# JOB ITEM
Transcribe the data below line for line, leaving out the pictures.

(Images of plotted data)
════════

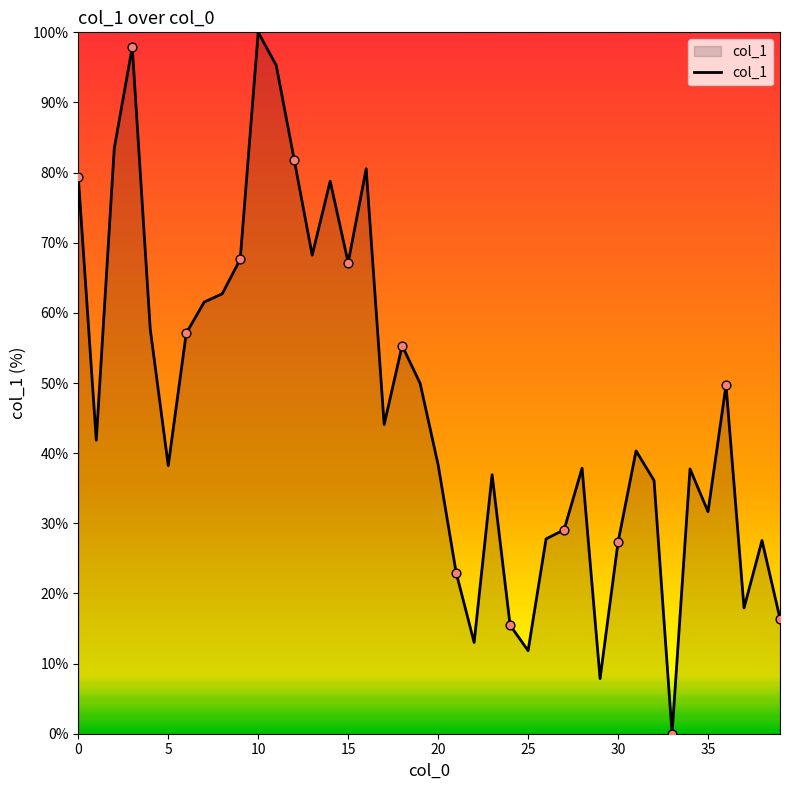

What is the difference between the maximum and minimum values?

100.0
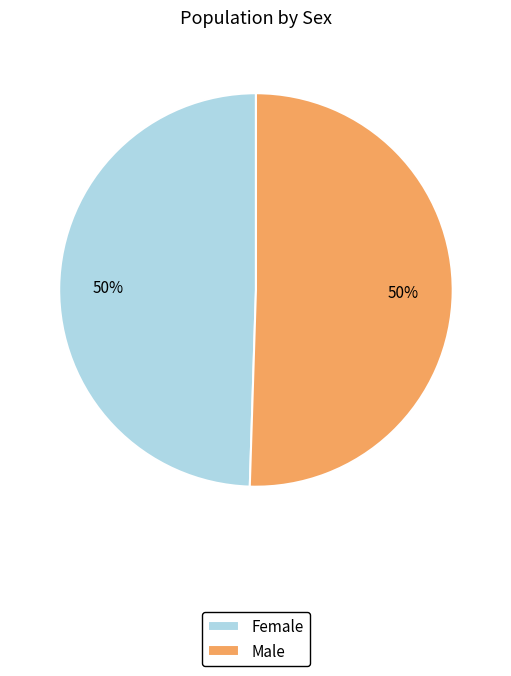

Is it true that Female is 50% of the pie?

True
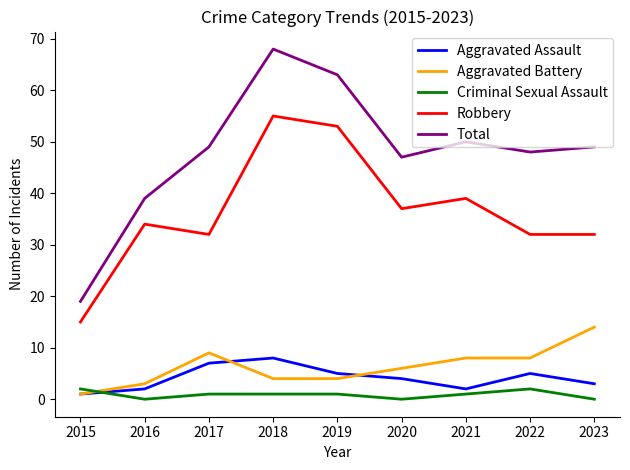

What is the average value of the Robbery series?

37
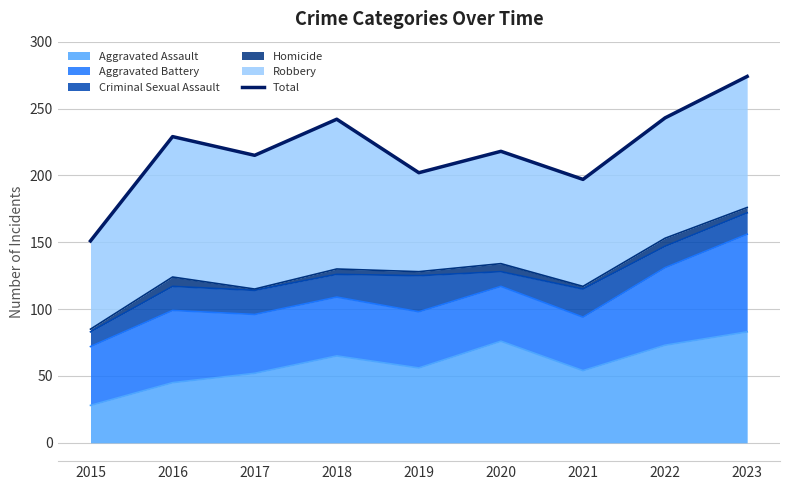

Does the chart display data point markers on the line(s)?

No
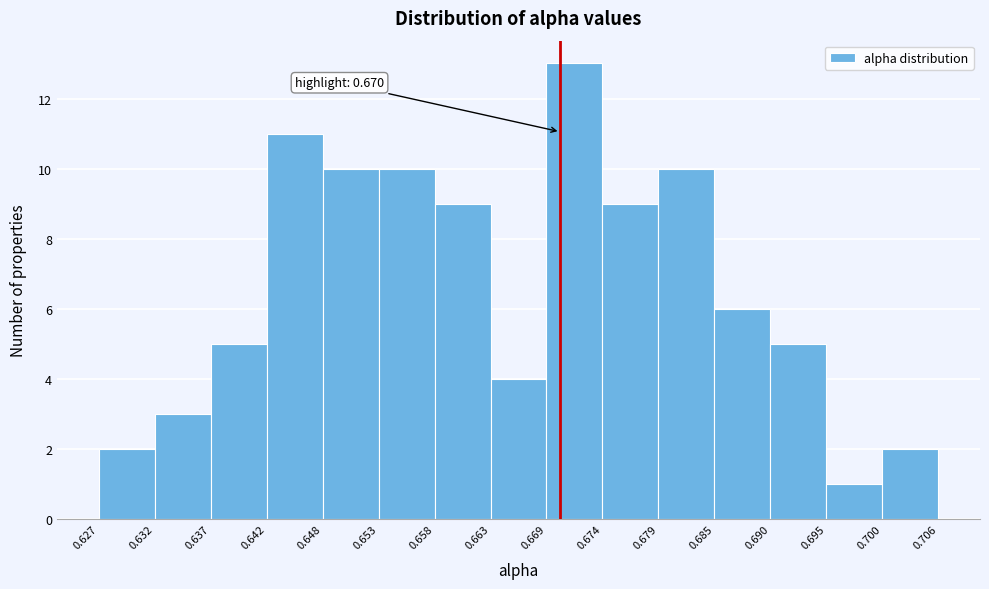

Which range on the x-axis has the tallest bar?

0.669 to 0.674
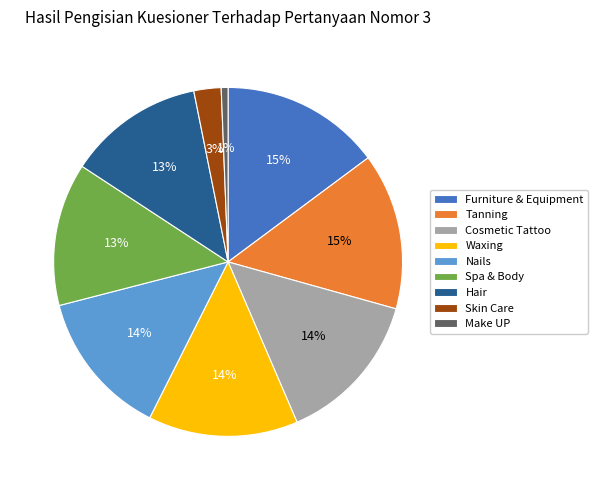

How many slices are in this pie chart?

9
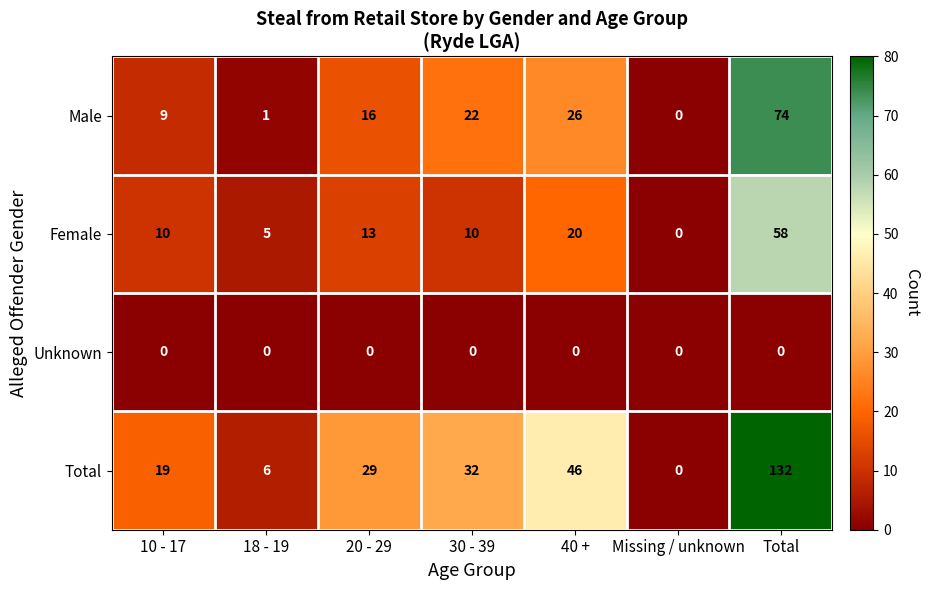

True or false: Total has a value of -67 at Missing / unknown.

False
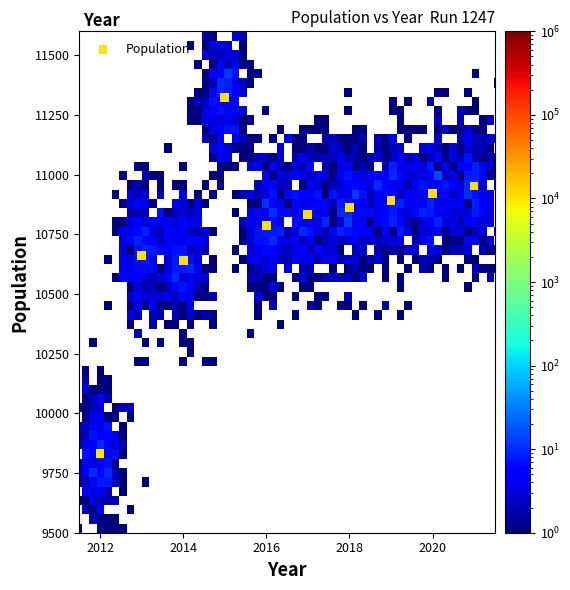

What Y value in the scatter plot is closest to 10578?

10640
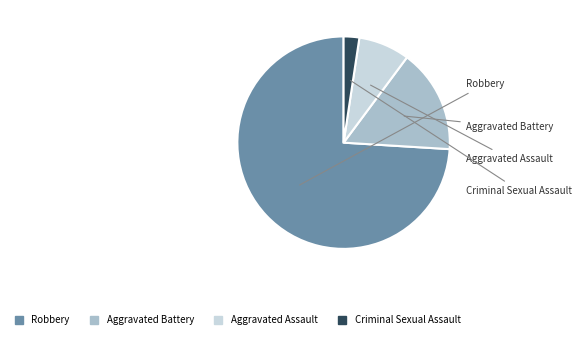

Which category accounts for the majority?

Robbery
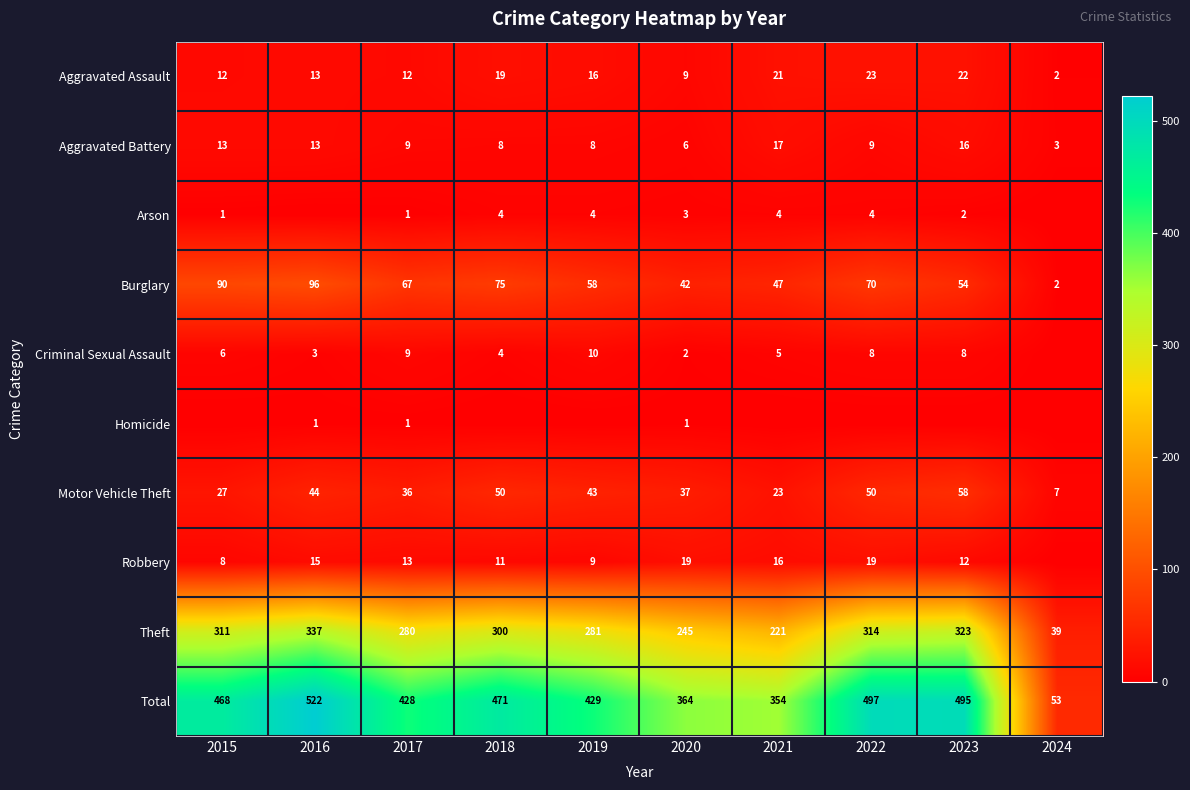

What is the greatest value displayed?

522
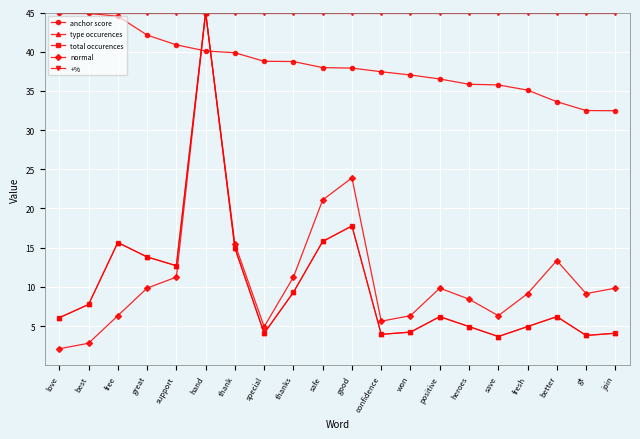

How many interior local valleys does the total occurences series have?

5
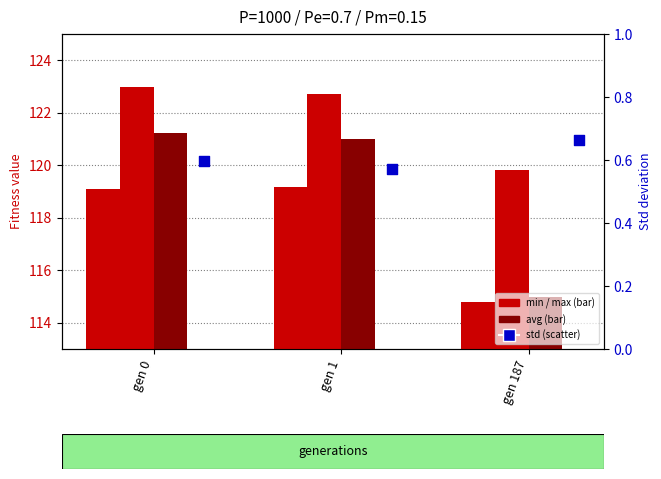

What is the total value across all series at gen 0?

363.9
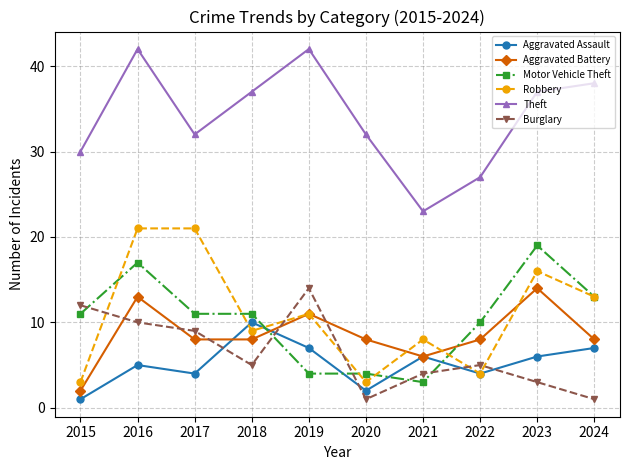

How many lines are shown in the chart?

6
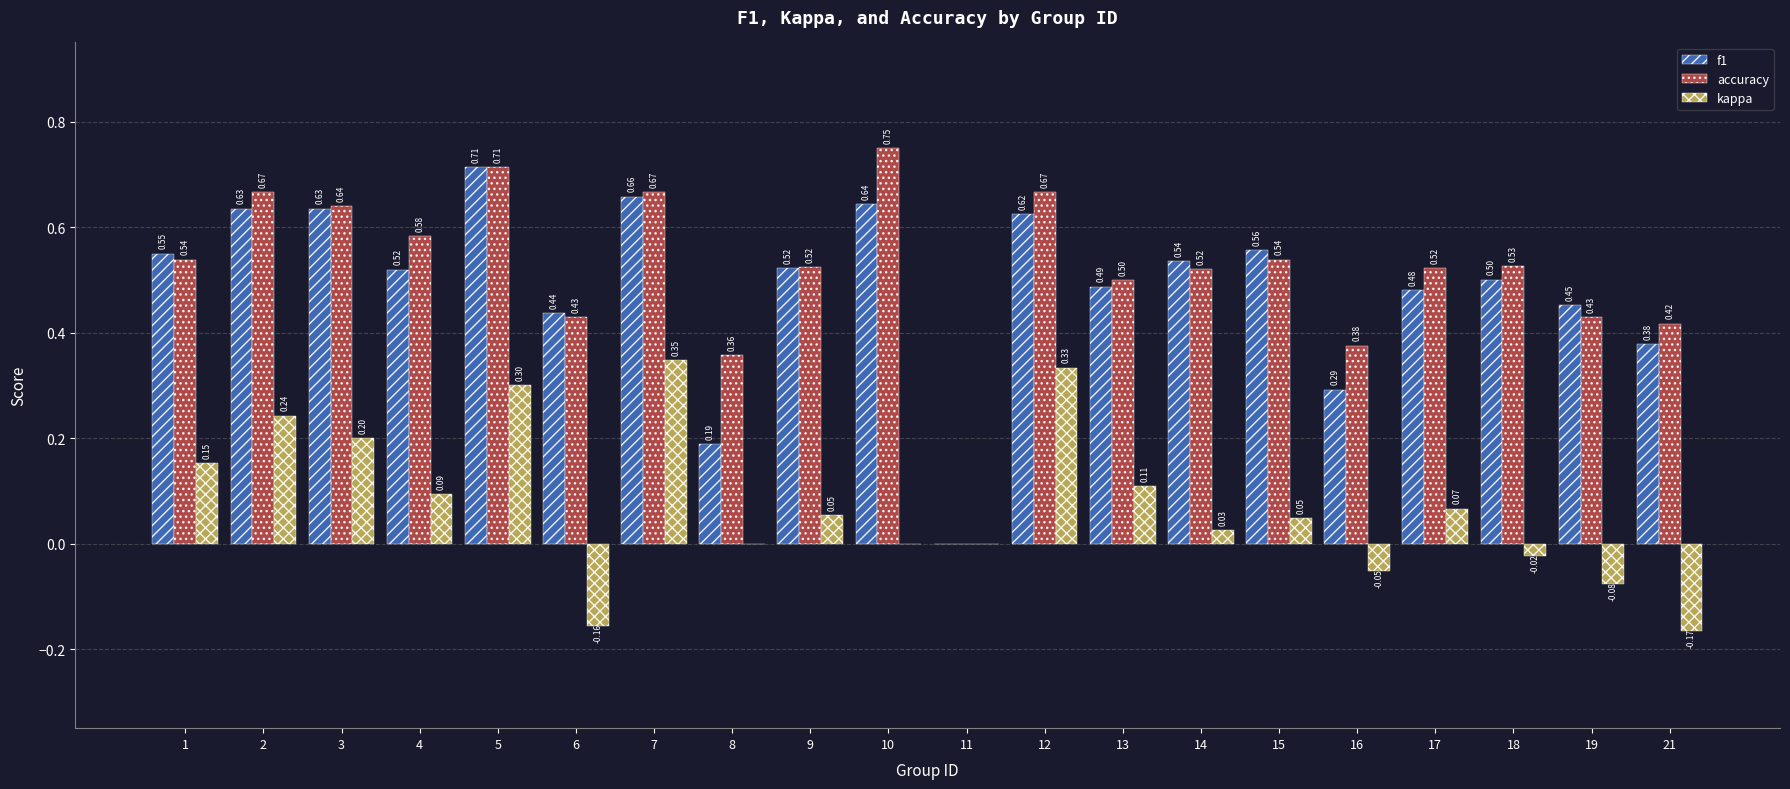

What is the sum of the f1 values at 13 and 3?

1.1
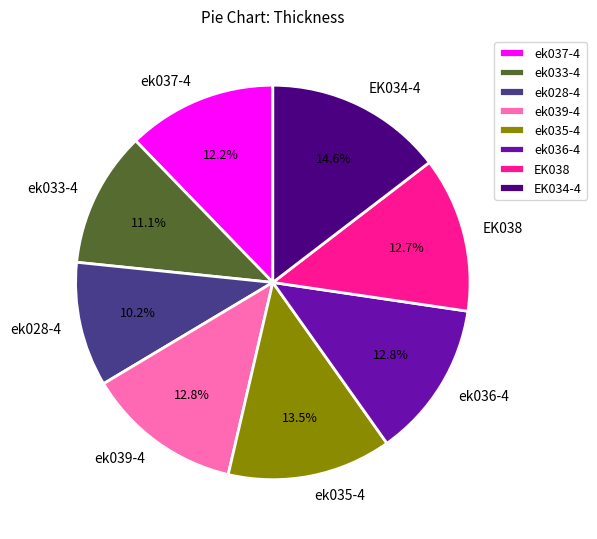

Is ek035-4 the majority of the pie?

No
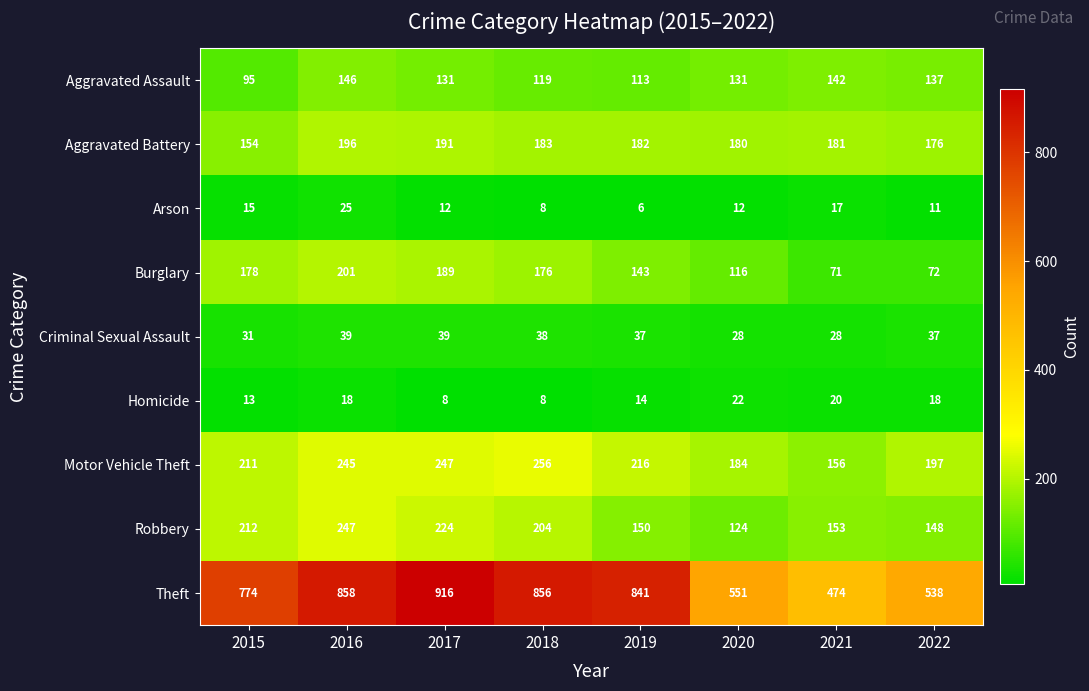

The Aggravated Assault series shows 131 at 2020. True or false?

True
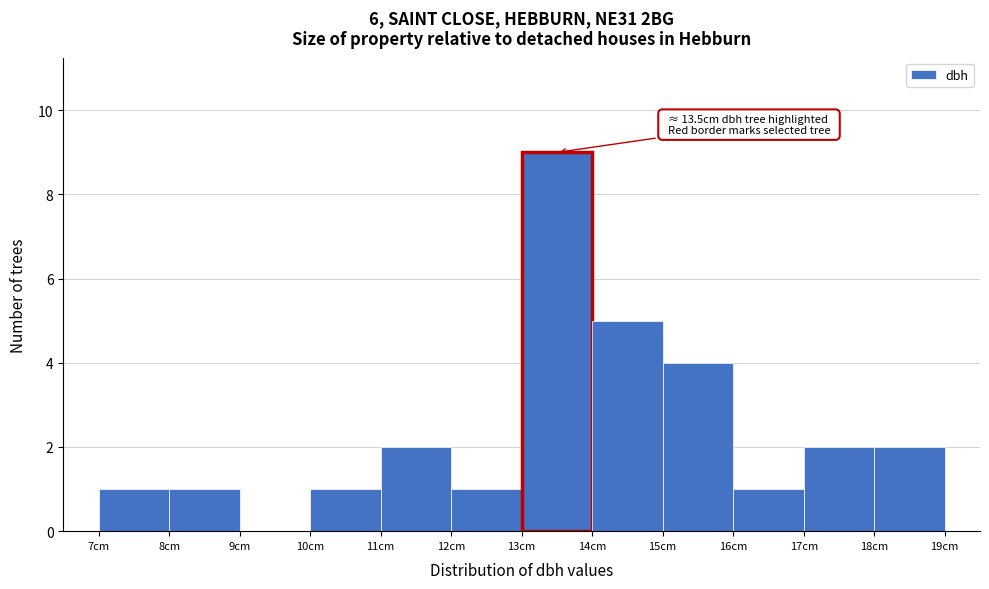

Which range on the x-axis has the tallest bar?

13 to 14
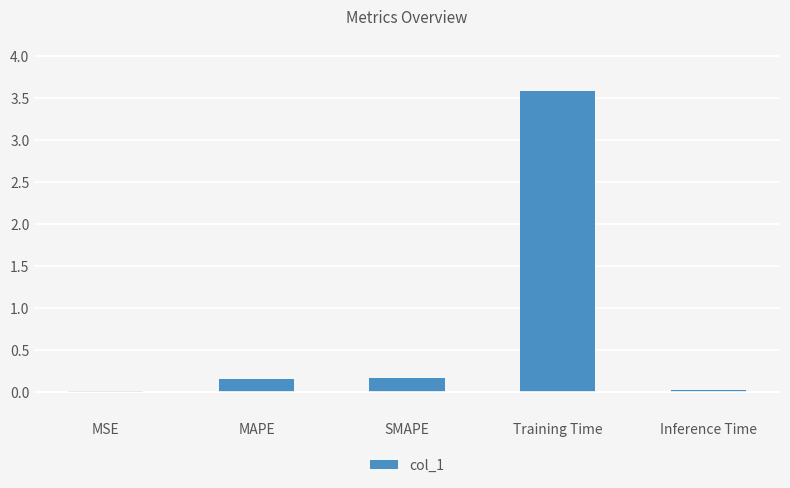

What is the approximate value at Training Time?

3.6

════════

# RESPONSE FOR THIS EXERCISE
What is the difference between the maximum and minimum values?

100.0

Is it true that Female is 50% of the pie?

True

What is the average value of the Robbery series?

37

Does the chart display data point markers on the line(s)?

No

Which range on the x-axis has the tallest bar?

0.669 to 0.674

How many slices are in this pie chart?

9

True or false: Total has a value of -67 at Missing / unknown.

False

What Y value in the scatter plot is closest to 10578?

10640

Which category accounts for the majority?

Robbery

What is the greatest value displayed?

522

How many interior local valleys does the total occurences series have?

5

What is the total value across all series at gen 0?

363.9

How many lines are shown in the chart?

6

What is the sum of the f1 values at 13 and 3?

1.1

Is ek035-4 the majority of the pie?

No

The Aggravated Assault series shows 131 at 2020. True or false?

True

Which range on the x-axis has the tallest bar?

13 to 14

What is the approximate value at Training Time?

3.6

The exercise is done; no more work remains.